Prendre de la hauteur, se tenir à l’écart des affaires politiques et rendre sa parole d’autant plus précieuse qu’elle est rare : voilà le choix récemment fait par Najat Vallaud-Belkacem, qui rejoint plusieurs personnalités en retrait de la scène nationale comme Marion Maréchal-Le Pen ou Xavier Bertrand. Des décisions qui relèvent certainement de stratégies avant un retour sur le devant de la scène pour Christian Delporte, professeur d’histoire à l’université de Versailles Saint-Quentin et auteur de Come back ! ou L’art de revenir en politique (Flammarion, 2014).

Que penser du choix de personnalités qui ont décidé ces derniers mois de se mettre en retrait de la vie politique, comme Najat Vallaud-Belkacem ?

Cela veut dire qu’on se retire pour pouvoir mieux revenir, avec une certaine virginité politique. Retour qui passera par tout un discours de communication sur le thème « j’ai connu autre chose que la vie politique et je ne me mêle pas au marigot qui déchire la France ou mon parti ».

Le souci essentiel, c’est qu’il faut se retirer de la vie politique sans que l’on vous oublie complètement. Il faut donc avoir des espaces qui vous permettent de vous exprimer, ou le faire à travers vos amis.

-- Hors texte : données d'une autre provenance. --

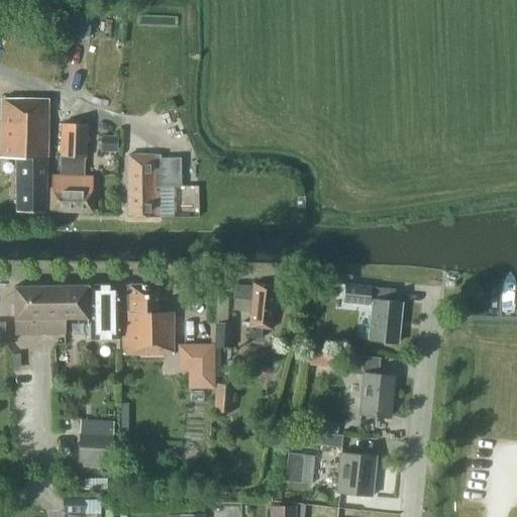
[(88,37),(90,13),(69,11),(67,35),(88,37)]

La politique, comme disait Philippe De Villiers, c’est une drogue dure. Il m’étonnerait que quand on a goûté dès le plus jeune âge à cette adrénaline – à plus forte raison quand on a été ministre – on décide de complètement tourner la page.

Certaines personnalités ne pourraient-elles pas vouloir tout simplement changer de vie, ou souffler parce que le climat politique peut être violent ?

Je n’y crois pas un instant. En France, se retirer de la vie politique définitivement et de manière volontaire, c’est d’une extrême rareté. En principe, on le fait sous la contrainte, après une décision judiciaire ou une défaite politique. Alain Madelin est un des seuls à ne pas avoir fait ce choix par défaut [en 2006].

Parmi ceux qui ont été contraints de se mettre en retrait, y compris ceux qui ont été affectés ou humiliés par les affaires judiciaires, tous sont revenus. On ne peut pas se passer de politique quand on a fondé sa carrière dessus, grimpé tous les échelons. Voyez par exemple le cas de Nicolas Sarkozy.

Prendre ainsi du recul sans pour autant fermer la porte de la politique, ce n’est donc pas un phénomène courant ?

Non, c’est quelque chose de nouveau. Cela correspond d’abord à une période, le macronisme, qui bouleverse les repères. Par ailleurs, aujourd’hui, les Français ne croient plus en la politique, ni en leurs élus. Prendre du recul, ça permet donc de dire à quel point on n’est pas accroché à son mandat ou à la notoriété politique, et que, à travers un emploi dans la société civile, on se rapproche des Français.

En France, on accorde toujours beaucoup de crédit aux personnalités qui ne font plus de politique. Il suffit de regarder les sondages : ceux qui se sont retirés grimpent en popularité.

De même, s’éloigner de la vie politique active pour s’occuper d’affaires locales, c’est excellent pour se refaire une virginité politique. Les gens ont confiance dans leur maire et pas du tout en leur ministre.